To reveal the origin of El Niño diversity, climate scientists from 11 countries met at the IBS Center for Climate Physics and Pusan National University, South Korea. Analysing large amounts of climate observations and computer model simulations, the team unraveled the mechanism behind El Niño’s capricious behaviour.

When the upper tropical Pacific Ocean stores more heat, El Niño events tend to peak in the Eastern Pacific and during boreal winter, whereas a cooler upper ocean system leads preferably to the development of Central Pacific El Niño events, which exhibit a weaker seasonal coupling.

By running El Niño computer model simulations for different temperature, wind and ocean current configurations the research team found that Eastern Pacific El Niño events are characterized by a return time of 3-7 years, whereas Central Pacific events tend to recur on average every 2-3 years (Figure 1).

The different character of these modes is determined by how strongly atmosphere and ocean interact with each other. The theoretical results presented in this study are consistent with observational datasets.  In reality however, the co-existing Eastern and Central Pacific warm/cold swings are far from periodic.

The tropical Pacific climate systems requires constant excitation, either through random weather events or through atmospheric circulation changes induced by temperature changes in the Indian and Atlantic Oceans. These interactions are an important source for El Niño irregularity, and limit how far ahead Tropical Pacific climate anomalies can be predicted.

“Our study reveals that there is a hidden structure in the seemingly chaotic and unpredictable occurrence of El Niño events,” said Axel Timmermann, Director of the IBS Center for Climate Physics (ICCP) at Pusan National University and lead author of the study.

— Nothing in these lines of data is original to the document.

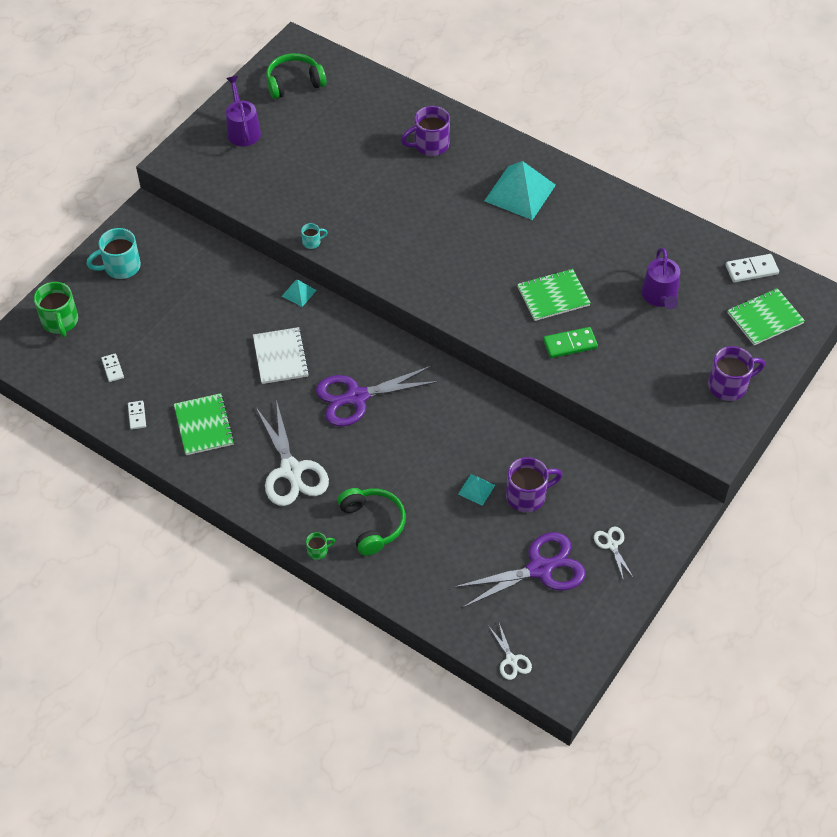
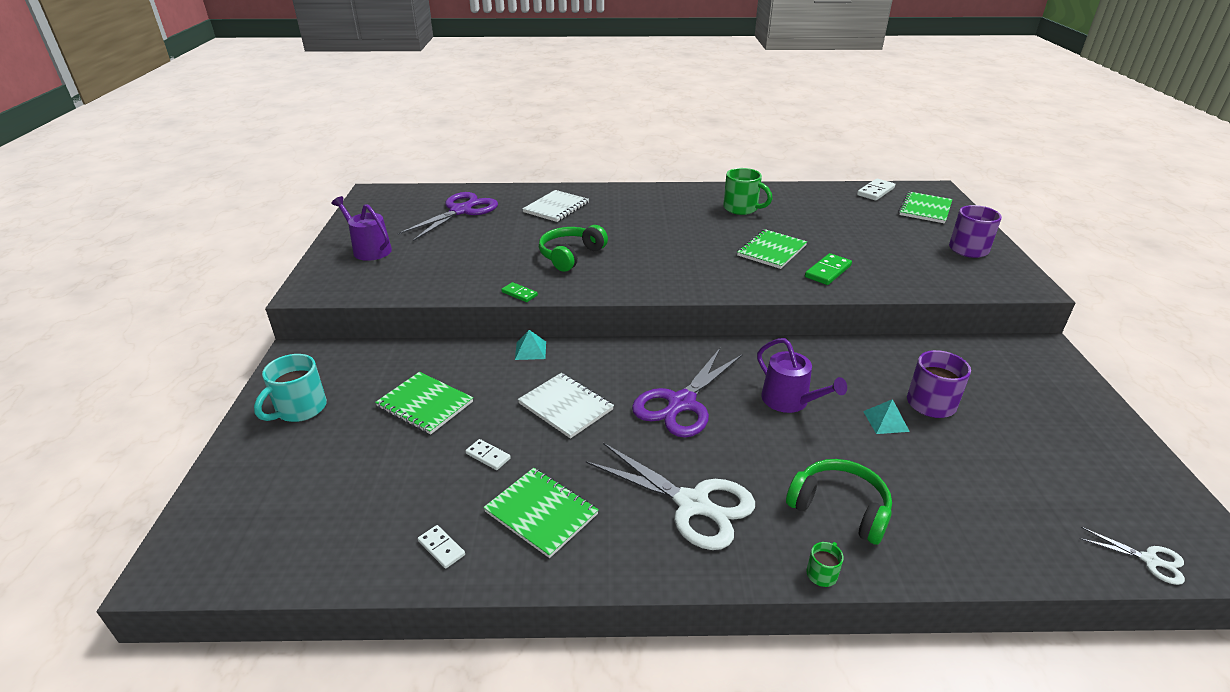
camera: 35 degrees left, 20 degrees down
(60, 322) = (248, 496): green mug -> green mug (741, 208)
(112, 368) = (364, 512): white domino -> white domino (488, 456)
(196, 305) = (425, 404): none -> green notebook
(294, 83) = (393, 211): green headphones -> green headphones (570, 255)
(312, 242) = (519, 294): turquoise mug -> green domino
(430, 145) = (556, 207): purple mug -> white notebook
(520, 193) = (662, 208): turquoise pyramid -> none
(539, 569) = (1032, 456): purple scissors -> purple scissors (461, 211)
(612, 545) = (1048, 403): white scissors -> none
(660, 297) = (844, 223): purple watering can -> purple watering can (790, 401)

“Finally we can attribute the observed complexity of the most powerful natural climate engine to the co-existence of two oscillatory states of the underlying mathematical equations” said Fei-Fei Jin, professor for Atmospheric Sciences at the University of Hawai‘i, USA and co-author of this study.

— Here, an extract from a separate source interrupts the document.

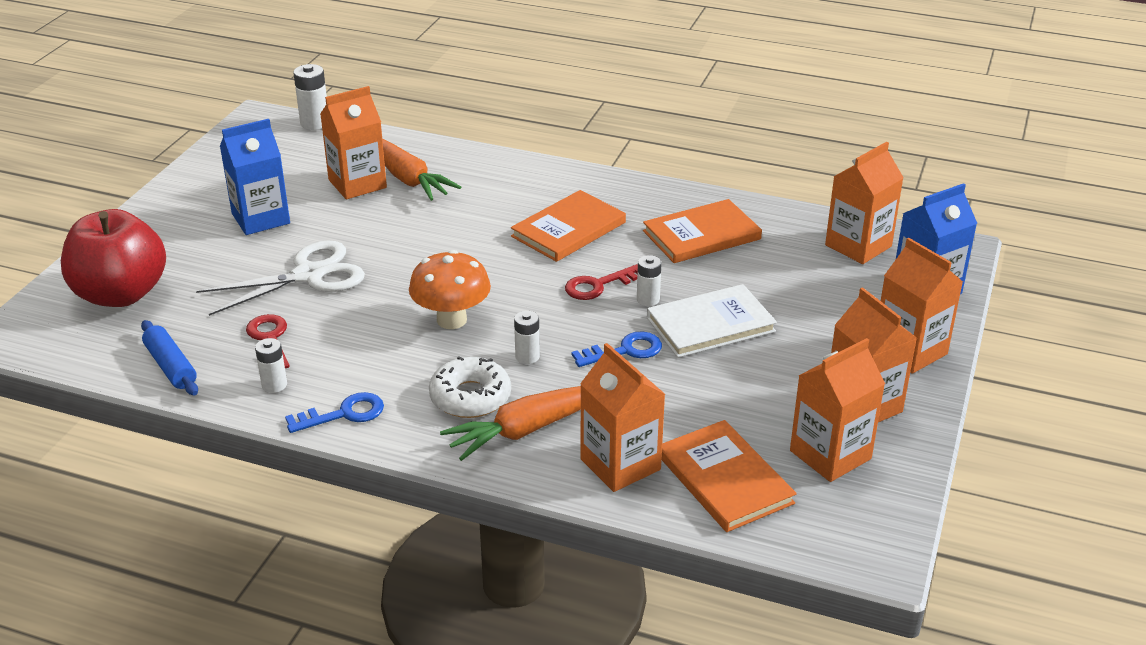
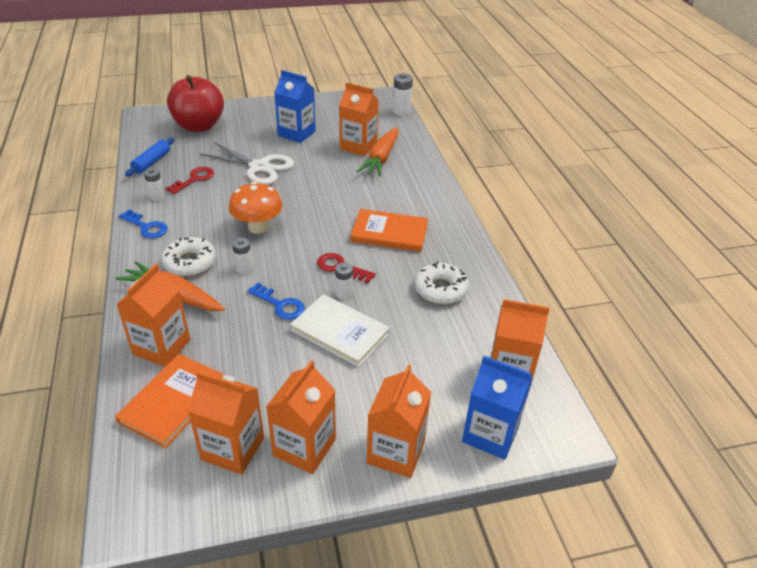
camera: 55 degrees right, 5 degrees up
(701, 235) = (440, 289): orange book -> white donut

“More comprehensive climate modeling studies have to be conducted now to test our new ideas in a more realistic setting and to determine whether we can expect shifts in El Nino characteristics in our warming world,” described Jeongseong Kug, one of the coordinating lead authors of the study and Professor at Pohang University of Science and Technology, South Korea.

Funding
This research was supported by the IBS Center for Climate Physics (South Korea), the National Research Foundation of Korea, the US National Science Foundation, the National Oceanic and Atmospheric Administration (USA), the China Meteorological Special Research Project, UK-China Research & Innovation Partnership Fund and the Newton Fund (UK) the National Environmental Science Program of Australia and Fondecyt (France).